** Opening Data shown block **

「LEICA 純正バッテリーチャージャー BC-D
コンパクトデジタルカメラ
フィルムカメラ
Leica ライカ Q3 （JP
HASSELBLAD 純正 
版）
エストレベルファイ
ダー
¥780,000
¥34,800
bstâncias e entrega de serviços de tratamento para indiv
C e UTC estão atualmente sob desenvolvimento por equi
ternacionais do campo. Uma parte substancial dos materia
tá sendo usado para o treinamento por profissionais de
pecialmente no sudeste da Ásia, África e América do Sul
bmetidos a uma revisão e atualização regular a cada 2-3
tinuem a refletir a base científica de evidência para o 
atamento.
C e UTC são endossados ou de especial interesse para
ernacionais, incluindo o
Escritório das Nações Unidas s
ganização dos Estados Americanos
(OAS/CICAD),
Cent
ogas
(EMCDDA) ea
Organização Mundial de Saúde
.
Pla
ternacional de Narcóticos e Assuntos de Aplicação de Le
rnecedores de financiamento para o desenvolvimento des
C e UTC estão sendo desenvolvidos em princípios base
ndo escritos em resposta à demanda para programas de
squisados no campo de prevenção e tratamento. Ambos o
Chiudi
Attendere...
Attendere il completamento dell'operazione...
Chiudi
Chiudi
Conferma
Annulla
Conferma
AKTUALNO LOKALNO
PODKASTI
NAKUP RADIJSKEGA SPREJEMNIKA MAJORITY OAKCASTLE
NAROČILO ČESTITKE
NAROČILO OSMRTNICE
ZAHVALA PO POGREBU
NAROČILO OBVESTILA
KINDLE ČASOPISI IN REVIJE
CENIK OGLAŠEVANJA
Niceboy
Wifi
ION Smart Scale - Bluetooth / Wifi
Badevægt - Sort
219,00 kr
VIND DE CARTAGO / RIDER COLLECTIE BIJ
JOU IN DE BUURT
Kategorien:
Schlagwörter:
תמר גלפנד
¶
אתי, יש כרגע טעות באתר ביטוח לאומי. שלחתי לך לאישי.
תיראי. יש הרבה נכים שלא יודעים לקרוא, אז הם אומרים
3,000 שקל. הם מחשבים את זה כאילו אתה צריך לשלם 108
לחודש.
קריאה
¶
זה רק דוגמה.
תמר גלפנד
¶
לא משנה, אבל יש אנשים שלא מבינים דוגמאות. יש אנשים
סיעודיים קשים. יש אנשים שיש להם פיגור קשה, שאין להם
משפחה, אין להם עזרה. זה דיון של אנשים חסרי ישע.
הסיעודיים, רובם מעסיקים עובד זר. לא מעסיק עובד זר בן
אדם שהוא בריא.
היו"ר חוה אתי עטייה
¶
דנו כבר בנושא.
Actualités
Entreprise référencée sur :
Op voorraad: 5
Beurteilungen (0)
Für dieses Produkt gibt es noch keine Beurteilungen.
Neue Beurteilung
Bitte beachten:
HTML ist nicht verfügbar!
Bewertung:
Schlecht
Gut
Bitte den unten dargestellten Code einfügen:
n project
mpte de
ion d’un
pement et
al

** Closing Data shown block **

▸ Your assignment
Reproduce the listing verbatim from its first line through the line containing "ternacional de Narcóticos", including both of those lines.

▸ Solution for this exercise
「LEICA 純正バッテリーチャージャー BC-D
コンパクトデジタルカメラ
フィルムカメラ
Leica ライカ Q3 （JP
HASSELBLAD 純正 
版）
エストレベルファイ
ダー
¥780,000
¥34,800
bstâncias e entrega de serviços de tratamento para indiv
C e UTC estão atualmente sob desenvolvimento por equi
ternacionais do campo. Uma parte substancial dos materia
tá sendo usado para o treinamento por profissionais de
pecialmente no sudeste da Ásia, África e América do Sul
bmetidos a uma revisão e atualização regular a cada 2-3
tinuem a refletir a base científica de evidência para o 
atamento.
C e UTC são endossados ou de especial interesse para
ernacionais, incluindo o
Escritório das Nações Unidas s
ganização dos Estados Americanos
(OAS/CICAD),
Cent
ogas
(EMCDDA) ea
Organização Mundial de Saúde
.
Pla
ternacional de Narcóticos e Assuntos de Aplicação de Le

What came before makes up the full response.